_Work instruction_
Work out the count of lines in the entries below that include "text", and write only that count.

_Study material_
= = =
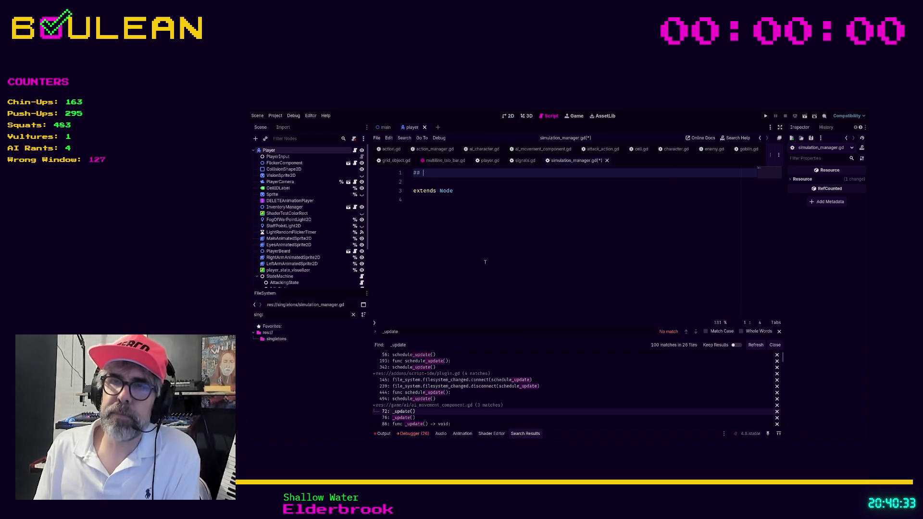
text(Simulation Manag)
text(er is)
= = =
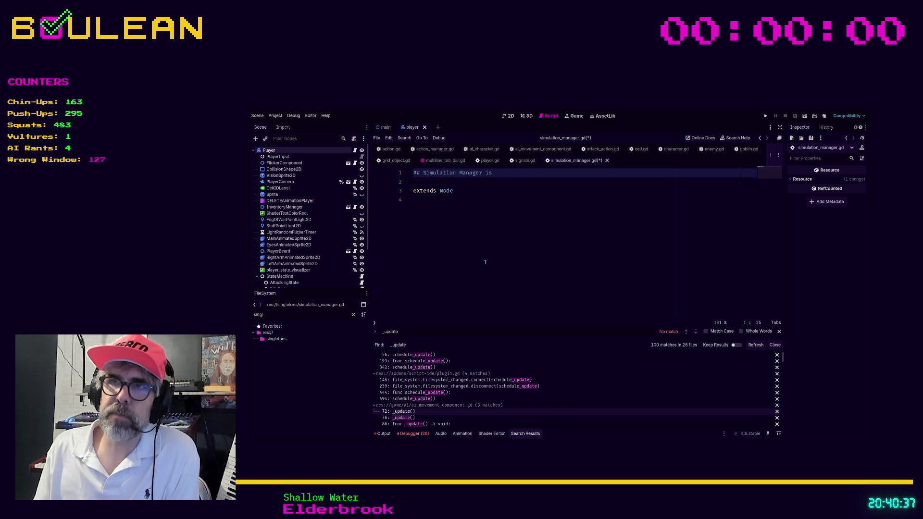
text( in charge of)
= = =
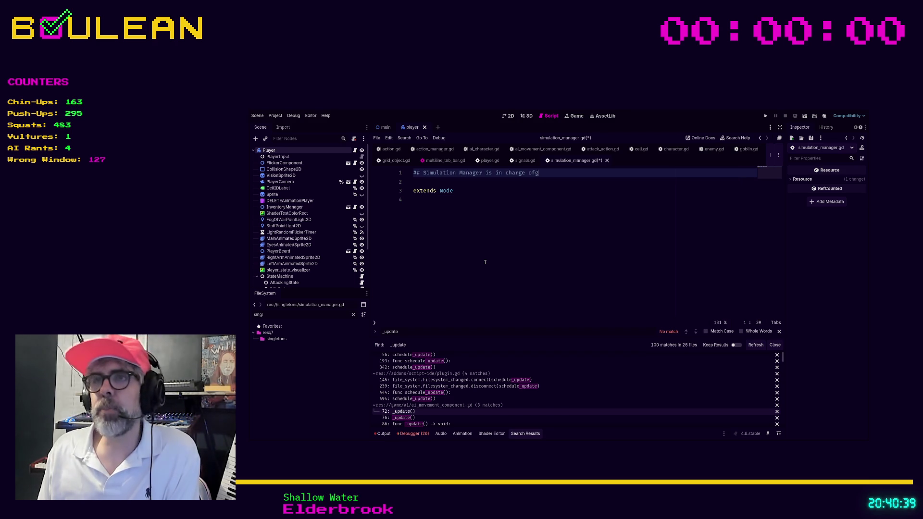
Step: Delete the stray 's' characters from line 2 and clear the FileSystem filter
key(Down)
= = =
_Response for this exercise_
3